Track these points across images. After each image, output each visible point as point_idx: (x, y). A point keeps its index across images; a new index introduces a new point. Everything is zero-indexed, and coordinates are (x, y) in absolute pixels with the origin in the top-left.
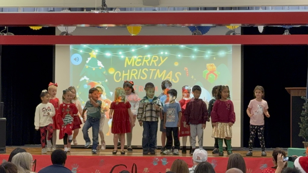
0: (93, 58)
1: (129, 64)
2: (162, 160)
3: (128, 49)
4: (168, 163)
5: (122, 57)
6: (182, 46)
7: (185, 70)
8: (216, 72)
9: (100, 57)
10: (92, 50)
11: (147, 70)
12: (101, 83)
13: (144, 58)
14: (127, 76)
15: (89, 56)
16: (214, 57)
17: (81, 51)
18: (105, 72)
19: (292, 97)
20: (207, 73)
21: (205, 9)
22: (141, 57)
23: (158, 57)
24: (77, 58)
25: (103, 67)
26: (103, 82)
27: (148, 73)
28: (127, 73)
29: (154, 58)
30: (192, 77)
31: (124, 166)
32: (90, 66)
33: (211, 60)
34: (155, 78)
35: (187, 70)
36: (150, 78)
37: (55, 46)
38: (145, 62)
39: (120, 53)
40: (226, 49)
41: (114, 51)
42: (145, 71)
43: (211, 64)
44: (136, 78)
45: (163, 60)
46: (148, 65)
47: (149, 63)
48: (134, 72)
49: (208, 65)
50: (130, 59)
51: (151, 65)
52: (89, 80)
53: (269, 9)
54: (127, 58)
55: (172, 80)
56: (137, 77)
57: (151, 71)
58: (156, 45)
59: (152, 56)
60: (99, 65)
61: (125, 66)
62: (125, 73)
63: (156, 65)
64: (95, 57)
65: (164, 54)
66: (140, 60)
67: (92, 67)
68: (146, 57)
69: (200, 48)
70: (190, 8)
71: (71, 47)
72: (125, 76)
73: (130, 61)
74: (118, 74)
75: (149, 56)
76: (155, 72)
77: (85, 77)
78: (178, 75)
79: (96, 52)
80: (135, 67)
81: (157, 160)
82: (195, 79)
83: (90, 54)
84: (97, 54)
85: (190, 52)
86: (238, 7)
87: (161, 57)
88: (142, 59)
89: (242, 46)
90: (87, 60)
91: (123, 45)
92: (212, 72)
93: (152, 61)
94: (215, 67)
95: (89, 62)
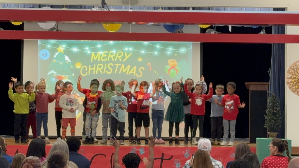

==*==

Pick out every line in the rows above that contains the word "images" and copy those lines. Case counts.

Track these points across images. After each image, output each visible point as point_idx: (x, y). A point keeps its index across images; a new index introduces a new point. Everything is zero-indexed, and coordinates are (x, y) in absolute pixels with the origin in the top-left.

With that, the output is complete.